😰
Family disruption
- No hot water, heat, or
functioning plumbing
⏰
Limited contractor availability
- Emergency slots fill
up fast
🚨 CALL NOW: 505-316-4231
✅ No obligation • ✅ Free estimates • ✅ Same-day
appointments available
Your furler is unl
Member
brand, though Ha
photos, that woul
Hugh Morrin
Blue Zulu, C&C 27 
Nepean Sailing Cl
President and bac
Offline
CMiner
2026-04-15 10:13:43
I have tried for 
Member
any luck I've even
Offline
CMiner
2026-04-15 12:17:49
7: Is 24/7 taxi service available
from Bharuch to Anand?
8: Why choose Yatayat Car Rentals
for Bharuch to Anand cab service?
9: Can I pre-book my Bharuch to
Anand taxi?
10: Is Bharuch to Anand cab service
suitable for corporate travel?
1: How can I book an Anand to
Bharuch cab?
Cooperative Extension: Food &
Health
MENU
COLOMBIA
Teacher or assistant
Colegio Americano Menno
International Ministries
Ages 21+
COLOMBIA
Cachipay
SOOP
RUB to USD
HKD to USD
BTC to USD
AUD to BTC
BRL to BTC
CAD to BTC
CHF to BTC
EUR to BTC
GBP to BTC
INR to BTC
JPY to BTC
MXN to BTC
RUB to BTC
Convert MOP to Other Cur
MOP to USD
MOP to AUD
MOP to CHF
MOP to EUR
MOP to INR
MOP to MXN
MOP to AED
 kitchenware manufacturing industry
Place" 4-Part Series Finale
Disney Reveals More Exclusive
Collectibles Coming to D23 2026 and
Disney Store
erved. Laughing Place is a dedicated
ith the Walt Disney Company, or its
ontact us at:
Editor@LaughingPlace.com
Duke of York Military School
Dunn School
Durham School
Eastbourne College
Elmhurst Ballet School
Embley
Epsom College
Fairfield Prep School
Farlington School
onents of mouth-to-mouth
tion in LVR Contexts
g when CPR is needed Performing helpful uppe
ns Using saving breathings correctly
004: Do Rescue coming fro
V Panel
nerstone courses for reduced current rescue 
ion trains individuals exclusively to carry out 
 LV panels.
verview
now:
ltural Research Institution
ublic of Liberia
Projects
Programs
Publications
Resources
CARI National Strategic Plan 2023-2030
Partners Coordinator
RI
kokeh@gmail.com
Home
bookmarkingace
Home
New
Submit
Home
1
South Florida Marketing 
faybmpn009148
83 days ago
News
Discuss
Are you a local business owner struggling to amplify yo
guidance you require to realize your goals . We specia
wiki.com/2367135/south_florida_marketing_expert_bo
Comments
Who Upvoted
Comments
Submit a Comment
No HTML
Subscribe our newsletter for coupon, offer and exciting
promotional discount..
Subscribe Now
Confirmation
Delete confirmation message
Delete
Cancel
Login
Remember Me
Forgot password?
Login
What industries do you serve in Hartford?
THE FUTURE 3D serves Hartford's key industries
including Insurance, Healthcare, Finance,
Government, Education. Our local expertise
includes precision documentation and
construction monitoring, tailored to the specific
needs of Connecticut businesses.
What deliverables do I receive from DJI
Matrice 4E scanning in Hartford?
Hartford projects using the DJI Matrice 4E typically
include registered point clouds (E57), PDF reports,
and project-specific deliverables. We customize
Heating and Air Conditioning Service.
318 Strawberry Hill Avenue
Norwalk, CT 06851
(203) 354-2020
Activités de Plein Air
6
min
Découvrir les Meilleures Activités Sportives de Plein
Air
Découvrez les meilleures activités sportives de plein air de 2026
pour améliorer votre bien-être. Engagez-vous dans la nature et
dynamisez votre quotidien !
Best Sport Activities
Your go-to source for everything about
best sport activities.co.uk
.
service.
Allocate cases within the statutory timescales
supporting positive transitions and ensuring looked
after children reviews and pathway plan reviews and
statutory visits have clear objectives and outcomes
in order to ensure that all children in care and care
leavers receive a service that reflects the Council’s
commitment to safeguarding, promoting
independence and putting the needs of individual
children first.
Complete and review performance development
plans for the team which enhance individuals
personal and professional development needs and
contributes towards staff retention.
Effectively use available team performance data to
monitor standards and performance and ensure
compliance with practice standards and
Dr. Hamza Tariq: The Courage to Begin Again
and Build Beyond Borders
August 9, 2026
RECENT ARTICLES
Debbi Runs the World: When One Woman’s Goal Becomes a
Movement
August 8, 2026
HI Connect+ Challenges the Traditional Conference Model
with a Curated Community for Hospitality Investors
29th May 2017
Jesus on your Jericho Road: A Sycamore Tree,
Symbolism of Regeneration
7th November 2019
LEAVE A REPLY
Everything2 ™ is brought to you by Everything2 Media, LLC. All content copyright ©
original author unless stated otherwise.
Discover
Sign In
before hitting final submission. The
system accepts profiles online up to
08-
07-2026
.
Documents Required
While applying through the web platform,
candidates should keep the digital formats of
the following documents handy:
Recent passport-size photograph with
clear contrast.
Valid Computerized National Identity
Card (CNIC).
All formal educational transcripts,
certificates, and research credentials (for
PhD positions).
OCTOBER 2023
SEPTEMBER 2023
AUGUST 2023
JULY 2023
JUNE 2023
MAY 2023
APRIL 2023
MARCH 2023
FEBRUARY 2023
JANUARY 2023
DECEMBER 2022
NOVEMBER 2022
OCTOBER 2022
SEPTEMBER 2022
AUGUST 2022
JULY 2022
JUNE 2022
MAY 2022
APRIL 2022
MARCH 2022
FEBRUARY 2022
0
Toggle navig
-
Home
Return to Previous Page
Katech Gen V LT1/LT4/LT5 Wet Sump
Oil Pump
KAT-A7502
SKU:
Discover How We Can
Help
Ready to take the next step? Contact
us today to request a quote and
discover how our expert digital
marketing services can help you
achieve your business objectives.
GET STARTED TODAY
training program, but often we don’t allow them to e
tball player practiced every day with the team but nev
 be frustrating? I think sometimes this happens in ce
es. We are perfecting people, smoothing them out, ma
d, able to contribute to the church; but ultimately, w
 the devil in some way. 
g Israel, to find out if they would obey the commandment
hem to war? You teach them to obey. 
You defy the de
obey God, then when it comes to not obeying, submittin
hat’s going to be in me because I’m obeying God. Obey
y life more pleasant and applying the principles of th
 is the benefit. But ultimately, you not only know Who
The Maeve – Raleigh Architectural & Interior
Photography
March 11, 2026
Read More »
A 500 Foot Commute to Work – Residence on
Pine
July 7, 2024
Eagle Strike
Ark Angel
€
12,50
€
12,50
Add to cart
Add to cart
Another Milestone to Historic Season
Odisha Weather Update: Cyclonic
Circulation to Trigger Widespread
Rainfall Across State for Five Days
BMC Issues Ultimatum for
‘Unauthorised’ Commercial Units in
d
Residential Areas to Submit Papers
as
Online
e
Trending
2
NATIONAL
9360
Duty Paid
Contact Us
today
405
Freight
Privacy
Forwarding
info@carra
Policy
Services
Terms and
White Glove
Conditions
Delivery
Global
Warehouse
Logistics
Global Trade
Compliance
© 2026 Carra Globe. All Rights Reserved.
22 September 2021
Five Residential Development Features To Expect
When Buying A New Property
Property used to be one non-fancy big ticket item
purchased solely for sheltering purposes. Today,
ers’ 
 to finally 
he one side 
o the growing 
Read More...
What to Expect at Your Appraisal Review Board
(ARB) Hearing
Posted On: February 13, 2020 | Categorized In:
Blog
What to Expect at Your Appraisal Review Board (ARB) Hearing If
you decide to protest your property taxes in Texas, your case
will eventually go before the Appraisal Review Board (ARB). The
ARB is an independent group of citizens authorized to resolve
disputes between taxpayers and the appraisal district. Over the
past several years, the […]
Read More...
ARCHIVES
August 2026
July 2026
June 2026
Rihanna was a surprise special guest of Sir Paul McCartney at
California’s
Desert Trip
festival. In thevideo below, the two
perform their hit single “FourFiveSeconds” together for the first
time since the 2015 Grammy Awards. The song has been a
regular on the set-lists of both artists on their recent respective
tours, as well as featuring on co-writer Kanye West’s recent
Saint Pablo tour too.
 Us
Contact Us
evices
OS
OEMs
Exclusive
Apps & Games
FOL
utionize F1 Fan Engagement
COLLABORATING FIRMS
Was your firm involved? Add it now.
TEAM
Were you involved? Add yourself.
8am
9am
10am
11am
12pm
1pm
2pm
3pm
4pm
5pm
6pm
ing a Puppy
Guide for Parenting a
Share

Exercise:
Above are the records; from them, give again exactly the lines from the one containing "he one side" through the one containing "you decide to", both included.

The answer:
he one side 
o the growing 
Read More...
What to Expect at Your Appraisal Review Board
(ARB) Hearing
Posted On: February 13, 2020 | Categorized In:
Blog
What to Expect at Your Appraisal Review Board (ARB) Hearing If
you decide to protest your property taxes in Texas, your case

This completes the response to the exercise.